**TEXT SEGMENT:**
Re:One good reason for a landline (2)

kelemvor4 (1980226) | about a year and a half ago | (#41884295)

That's not necessarily true. Just because VoIP is a kludge compared to TDM or cell switched services, does not mean that the backbone equipment to do it will not be protected by the same backup systems as TDM or cell switches.

However, the tendency not to use POTS copper on new installs would mean that new payphone rollouts would likely not be as protected, not being powered by the POTS lines but rather by a site-local power source, which could even be just grid. So what you say may happen for newer last mile setups, but existing POTS lines would likely be tied to a reliable backbone, VoIP or not.

Actually there is more truth to it than you think. In my territory, once a land line is converted to a VOIP based service the local telco will no longer provide POTS to that household. You can cancel the voip, or re order voip service but you are not eligible to purchase POTS service any longer. At least that's how they explained it to me when I upgraded to voip.
On the upside, the features like call block that used to be available on POTS are once again available on digital. Pity it's just a marketing ploy, though.

I believe the justification they gave was they replaced the line to the house with fiber, and would no longer be maintaining the old copper line required for standard POTS.

Re:One good reason for a landline (2)

dugancent (2616577) | about a year and a half ago | (#41883575)

They are legally required, at least where I live, to have generator backup. Cell companies are not required and are dead if power is out more than a few hours.

Re:One good reason for a landline (1)

egamma (572162) | about a year and a half ago | (#41883851)

72 hours, according to the news during Sandy. That's not too shabby.

Re:One good reason for a landline (5, Insightful)

SJHillman (1966756) | about a year and a half ago | (#41883343)

You also need to remember to keep a non-cordless phone around to use with it. If the power is out and all you have is cordless (as many people do these days), you're still out of luck.

Re:One good reason for a landline (2)

**EXERCISE DATA:**
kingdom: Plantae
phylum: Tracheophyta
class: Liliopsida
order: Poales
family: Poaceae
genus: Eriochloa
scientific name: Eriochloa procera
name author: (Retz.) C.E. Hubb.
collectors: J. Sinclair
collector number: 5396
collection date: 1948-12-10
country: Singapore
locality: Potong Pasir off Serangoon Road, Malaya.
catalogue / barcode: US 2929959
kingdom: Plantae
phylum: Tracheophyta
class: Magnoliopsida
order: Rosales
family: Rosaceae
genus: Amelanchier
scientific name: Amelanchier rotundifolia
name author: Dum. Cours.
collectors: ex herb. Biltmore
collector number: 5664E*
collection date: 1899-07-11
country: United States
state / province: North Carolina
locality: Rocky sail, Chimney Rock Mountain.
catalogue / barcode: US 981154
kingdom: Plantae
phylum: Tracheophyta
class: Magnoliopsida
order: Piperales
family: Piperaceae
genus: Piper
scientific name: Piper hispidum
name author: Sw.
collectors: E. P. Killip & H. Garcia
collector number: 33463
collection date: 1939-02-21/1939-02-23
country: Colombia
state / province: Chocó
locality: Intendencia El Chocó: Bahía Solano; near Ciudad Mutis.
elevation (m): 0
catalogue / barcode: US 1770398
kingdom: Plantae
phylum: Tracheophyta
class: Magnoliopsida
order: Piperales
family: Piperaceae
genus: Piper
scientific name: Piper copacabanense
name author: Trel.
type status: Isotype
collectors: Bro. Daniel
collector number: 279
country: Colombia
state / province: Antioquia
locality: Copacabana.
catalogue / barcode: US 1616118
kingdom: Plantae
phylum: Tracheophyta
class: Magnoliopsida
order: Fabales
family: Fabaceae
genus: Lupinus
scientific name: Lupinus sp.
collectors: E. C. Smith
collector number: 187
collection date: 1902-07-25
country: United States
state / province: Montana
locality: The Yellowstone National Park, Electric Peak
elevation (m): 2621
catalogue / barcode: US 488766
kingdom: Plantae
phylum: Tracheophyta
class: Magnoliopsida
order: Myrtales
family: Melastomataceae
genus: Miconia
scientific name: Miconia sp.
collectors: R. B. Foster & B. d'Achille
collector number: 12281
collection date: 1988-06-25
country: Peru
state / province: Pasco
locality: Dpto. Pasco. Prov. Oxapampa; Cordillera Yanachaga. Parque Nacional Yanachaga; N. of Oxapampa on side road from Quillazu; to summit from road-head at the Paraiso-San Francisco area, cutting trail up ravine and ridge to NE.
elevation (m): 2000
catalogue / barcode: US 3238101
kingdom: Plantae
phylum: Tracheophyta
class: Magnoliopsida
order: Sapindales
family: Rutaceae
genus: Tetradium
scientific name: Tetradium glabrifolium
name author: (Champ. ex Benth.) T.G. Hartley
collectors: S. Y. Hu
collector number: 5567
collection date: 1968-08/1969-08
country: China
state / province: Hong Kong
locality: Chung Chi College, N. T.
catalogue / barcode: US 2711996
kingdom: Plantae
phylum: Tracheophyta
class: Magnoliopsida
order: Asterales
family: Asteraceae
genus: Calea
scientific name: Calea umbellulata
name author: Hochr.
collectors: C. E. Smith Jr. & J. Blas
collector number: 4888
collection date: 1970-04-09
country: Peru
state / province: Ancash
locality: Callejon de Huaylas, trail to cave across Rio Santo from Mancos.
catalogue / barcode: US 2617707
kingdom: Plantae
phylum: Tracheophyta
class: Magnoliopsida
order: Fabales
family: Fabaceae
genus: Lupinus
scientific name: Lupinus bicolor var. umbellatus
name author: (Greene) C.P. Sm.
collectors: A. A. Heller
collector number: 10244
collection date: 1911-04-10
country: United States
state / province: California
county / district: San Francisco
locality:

**WORK TO DO:**
a – Format the listing as a JSON list of strings, one per line, leaving out blank lines. Start with the first line of the listing and go through the line with "locality: Rocky sail, Chimney Rock Mountain.".
b – Pick up the forum thread on keeping a landline where it stops.
The discussion of landlines and the listing of plant specimens were taken from separate sources.

**ANSWERS FOR THE EXERCISE:**
a –
[
  "kingdom: Plantae",
  "phylum: Tracheophyta",
  "class: Liliopsida",
  "order: Poales",
  "family: Poaceae",
  "genus: Eriochloa",
  "scientific name: Eriochloa procera",
  "name author: (Retz.) C.E. Hubb.",
  "collectors: J. Sinclair",
  "collector number: 5396",
  "collection date: 1948-12-10",
  "country: Singapore",
  "locality: Potong Pasir off Serangoon Road, Malaya.",
  "catalogue / barcode: US 2929959",
  "kingdom: Plantae",
  "phylum: Tracheophyta",
  "class: Magnoliopsida",
  "order: Rosales",
  "family: Rosaceae",
  "genus: Amelanchier",
  "scientific name: Amelanchier rotundifolia",
  "name author: Dum. Cours.",
  "collectors: ex herb. Biltmore",
  "collector number: 5664E*",
  "collection date: 1899-07-11",
  "country: United States",
  "state / province: North Carolina",
  "locality: Rocky sail, Chimney Rock Mountain."
]

b –
jigamo (1554711) | about a year and a half ago | (#41883625)

Not necessarily. The Panasonic system [amazon.com] I have uses power from the handsets to power the base station in the event of a power outage. The system has 5 handsets, each of which will provide about 2-3 hours of talk time to the system. That should cover you for emergency calls during most power outages (and even some non-emergency ones).

Re:One good reason for a landline (1)

Anonymous Coward | about a year and a half ago | (#41883401)

This is one good reason why a landline (not VOIP) is still good to keep around if you can get it for less than $10 a month. A lot more reliable during diasters than your cellphone (towers down, your battery dead).

Not necessarily - during an earthquake and subsequent island wide power outage in Hawaii, I was not able to get a dial-tone on my land line (the CO had power because the dial-pad lit up, but there was no dial tone at all for the first few hours after the quake). But SMS was working.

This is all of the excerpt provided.